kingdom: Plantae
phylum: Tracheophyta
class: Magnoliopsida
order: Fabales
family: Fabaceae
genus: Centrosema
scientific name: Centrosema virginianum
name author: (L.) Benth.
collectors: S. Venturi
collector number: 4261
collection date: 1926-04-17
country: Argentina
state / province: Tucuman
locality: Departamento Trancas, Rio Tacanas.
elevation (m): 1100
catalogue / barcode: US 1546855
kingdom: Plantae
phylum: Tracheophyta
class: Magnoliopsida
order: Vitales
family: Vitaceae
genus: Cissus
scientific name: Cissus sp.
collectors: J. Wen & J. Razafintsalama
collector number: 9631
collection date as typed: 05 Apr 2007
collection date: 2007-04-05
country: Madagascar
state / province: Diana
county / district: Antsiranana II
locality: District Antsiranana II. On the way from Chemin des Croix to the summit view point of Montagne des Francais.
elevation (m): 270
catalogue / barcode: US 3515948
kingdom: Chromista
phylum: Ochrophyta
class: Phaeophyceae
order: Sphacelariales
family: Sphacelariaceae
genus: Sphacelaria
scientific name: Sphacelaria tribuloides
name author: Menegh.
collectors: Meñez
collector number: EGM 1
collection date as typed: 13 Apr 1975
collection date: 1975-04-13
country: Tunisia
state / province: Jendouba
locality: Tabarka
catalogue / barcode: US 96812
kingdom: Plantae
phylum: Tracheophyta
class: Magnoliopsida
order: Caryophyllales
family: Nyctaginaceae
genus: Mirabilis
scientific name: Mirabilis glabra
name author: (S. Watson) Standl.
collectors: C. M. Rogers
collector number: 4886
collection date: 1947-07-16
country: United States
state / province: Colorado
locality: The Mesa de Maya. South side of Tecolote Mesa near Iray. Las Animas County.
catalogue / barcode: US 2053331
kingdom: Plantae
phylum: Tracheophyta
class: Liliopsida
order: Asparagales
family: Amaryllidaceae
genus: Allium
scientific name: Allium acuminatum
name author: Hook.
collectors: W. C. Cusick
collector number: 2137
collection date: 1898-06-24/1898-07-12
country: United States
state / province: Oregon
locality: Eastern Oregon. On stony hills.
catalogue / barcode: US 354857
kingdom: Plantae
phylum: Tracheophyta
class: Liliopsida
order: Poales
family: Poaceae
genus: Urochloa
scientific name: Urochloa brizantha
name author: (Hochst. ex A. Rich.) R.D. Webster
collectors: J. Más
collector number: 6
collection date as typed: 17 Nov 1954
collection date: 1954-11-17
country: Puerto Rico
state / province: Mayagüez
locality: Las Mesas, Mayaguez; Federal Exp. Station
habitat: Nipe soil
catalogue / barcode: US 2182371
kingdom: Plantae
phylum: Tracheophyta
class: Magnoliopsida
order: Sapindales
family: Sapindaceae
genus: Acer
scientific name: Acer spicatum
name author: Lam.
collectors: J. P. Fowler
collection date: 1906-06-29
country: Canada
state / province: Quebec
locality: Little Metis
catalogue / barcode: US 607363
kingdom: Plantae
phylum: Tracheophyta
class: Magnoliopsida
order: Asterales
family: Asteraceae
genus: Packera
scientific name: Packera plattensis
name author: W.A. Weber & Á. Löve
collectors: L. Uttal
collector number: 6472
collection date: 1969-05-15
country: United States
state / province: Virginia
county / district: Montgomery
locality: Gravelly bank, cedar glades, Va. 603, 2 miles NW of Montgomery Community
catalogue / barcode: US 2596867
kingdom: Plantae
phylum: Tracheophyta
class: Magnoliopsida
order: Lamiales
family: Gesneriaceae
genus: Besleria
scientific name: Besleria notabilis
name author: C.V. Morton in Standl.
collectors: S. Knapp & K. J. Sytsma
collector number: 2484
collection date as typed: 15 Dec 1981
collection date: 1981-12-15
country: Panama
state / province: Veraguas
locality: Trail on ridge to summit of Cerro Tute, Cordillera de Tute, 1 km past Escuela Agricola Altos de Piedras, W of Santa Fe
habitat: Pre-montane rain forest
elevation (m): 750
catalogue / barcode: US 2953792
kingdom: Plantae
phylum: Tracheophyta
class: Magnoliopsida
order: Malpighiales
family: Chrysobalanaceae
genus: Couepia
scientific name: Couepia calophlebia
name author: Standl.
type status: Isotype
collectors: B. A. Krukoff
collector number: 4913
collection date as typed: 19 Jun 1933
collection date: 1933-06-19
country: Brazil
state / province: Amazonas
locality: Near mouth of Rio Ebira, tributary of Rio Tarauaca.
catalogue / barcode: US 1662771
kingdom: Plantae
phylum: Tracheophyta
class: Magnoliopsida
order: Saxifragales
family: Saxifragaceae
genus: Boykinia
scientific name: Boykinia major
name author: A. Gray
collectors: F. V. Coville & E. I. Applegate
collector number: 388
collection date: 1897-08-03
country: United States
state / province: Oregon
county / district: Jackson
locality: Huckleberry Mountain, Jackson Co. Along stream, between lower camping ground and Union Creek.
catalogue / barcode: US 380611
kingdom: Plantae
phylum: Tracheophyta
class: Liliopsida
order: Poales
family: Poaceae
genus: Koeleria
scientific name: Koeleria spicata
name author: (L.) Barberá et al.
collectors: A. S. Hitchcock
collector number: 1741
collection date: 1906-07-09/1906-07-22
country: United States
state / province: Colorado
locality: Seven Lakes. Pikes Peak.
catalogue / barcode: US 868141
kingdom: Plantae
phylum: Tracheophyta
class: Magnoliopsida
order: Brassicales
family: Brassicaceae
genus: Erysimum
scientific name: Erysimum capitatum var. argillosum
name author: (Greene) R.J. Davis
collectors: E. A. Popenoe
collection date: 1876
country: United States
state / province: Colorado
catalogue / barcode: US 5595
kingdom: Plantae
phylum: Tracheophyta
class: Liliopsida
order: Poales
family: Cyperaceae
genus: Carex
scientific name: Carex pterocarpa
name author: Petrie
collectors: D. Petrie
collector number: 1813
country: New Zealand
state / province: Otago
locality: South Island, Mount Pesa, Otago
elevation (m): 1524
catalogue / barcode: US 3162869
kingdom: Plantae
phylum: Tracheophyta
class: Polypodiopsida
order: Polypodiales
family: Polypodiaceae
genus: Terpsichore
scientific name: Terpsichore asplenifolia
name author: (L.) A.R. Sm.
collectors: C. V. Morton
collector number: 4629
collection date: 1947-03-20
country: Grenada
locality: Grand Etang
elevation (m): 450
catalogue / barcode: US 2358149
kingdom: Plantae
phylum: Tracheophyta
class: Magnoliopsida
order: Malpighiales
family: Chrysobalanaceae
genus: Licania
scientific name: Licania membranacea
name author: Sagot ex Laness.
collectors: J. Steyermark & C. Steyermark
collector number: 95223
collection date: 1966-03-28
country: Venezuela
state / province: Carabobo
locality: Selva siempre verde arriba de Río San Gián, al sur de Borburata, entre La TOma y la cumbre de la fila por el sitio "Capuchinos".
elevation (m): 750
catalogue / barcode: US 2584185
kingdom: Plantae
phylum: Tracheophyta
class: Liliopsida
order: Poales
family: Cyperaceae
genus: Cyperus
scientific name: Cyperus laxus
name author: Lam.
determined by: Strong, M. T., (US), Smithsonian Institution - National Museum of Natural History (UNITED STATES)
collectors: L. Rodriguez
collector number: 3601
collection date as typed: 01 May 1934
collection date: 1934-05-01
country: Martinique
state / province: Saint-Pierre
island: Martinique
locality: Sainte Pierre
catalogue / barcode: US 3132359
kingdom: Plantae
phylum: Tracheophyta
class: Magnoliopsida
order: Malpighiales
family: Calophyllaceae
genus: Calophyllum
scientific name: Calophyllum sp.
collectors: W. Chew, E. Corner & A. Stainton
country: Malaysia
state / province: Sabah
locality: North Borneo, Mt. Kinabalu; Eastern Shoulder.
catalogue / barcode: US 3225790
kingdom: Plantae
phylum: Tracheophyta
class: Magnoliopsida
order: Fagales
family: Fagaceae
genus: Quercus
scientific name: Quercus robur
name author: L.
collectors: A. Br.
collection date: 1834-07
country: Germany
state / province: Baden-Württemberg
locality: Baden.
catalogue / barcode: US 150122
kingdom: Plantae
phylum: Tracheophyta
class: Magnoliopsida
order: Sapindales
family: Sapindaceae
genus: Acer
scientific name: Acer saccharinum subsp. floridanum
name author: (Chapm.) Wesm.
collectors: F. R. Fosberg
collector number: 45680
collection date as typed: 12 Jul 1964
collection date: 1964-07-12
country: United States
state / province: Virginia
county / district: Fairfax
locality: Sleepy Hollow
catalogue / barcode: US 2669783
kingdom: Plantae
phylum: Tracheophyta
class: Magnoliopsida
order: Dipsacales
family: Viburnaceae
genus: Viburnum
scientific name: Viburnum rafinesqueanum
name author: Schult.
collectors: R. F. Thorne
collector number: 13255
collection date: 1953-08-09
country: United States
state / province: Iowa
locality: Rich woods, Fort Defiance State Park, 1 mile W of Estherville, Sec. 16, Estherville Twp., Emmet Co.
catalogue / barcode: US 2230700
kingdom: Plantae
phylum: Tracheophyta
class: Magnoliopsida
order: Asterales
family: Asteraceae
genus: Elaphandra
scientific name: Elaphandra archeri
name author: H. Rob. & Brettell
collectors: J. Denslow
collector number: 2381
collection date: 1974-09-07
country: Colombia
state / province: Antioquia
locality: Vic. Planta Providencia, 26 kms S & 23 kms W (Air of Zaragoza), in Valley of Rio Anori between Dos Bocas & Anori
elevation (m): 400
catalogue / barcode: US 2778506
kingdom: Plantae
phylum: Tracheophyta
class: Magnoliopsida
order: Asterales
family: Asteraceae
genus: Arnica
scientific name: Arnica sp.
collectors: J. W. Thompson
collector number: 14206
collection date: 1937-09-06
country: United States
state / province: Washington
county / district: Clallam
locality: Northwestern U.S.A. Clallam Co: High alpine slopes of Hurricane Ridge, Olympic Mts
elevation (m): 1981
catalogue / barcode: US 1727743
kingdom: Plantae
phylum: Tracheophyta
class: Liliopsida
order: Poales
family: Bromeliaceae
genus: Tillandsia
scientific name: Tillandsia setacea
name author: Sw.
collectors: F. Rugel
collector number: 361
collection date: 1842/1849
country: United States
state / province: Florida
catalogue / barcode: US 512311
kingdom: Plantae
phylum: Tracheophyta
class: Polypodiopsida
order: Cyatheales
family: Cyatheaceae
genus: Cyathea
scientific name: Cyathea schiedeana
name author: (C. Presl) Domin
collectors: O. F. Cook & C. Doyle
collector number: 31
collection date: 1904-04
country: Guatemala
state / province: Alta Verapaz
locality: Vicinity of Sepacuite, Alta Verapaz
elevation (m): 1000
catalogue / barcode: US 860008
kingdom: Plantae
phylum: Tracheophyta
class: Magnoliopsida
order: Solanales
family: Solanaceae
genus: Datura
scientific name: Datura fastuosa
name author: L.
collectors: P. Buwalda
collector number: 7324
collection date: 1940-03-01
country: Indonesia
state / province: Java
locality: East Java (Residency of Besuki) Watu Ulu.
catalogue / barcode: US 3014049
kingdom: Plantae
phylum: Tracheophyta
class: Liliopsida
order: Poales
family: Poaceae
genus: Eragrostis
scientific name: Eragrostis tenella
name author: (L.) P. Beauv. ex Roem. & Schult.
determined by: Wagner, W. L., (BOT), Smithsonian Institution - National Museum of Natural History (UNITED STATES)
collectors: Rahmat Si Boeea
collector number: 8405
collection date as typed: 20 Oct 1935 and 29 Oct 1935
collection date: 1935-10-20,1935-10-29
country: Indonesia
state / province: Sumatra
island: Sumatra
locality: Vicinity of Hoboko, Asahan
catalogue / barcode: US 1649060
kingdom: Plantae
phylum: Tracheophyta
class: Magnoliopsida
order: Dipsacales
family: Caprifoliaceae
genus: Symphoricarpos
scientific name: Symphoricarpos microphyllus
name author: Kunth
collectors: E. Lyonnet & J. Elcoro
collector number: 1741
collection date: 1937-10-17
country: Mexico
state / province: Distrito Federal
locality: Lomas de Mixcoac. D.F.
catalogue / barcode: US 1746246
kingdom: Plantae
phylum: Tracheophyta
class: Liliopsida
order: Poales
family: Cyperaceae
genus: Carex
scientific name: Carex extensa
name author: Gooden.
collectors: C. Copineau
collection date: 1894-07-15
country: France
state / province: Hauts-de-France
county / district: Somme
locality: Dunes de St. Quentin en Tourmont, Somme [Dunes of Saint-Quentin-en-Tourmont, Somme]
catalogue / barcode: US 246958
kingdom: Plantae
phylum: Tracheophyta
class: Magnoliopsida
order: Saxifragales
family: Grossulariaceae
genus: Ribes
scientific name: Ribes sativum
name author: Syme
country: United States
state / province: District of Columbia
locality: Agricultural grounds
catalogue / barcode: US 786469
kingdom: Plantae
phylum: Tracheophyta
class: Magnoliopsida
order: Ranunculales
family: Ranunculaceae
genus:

--*--

Exercise -
In the lines from the line with "determined by: Strong, M." to the line with "collection date: 1834-07", change "catalogue / barcode" to "catalog number" and give only those lines, with nothing else altered.

Exercise answer -
determined by: Strong, M. T., (US), Smithsonian Institution - National Museum of Natural History (UNITED STATES)
collectors: L. Rodriguez
collector number: 3601
collection date as typed: 01 May 1934
collection date: 1934-05-01
country: Martinique
state / province: Saint-Pierre
island: Martinique
locality: Sainte Pierre
catalog number: US 3132359
kingdom: Plantae
phylum: Tracheophyta
class: Magnoliopsida
order: Malpighiales
family: Calophyllaceae
genus: Calophyllum
scientific name: Calophyllum sp.
collectors: W. Chew, E. Corner & A. Stainton
country: Malaysia
state / province: Sabah
locality: North Borneo, Mt. Kinabalu; Eastern Shoulder.
catalog number: US 3225790
kingdom: Plantae
phylum: Tracheophyta
class: Magnoliopsida
order: Fagales
family: Fagaceae
genus: Quercus
scientific name: Quercus robur
name author: L.
collectors: A. Br.
collection date: 1834-07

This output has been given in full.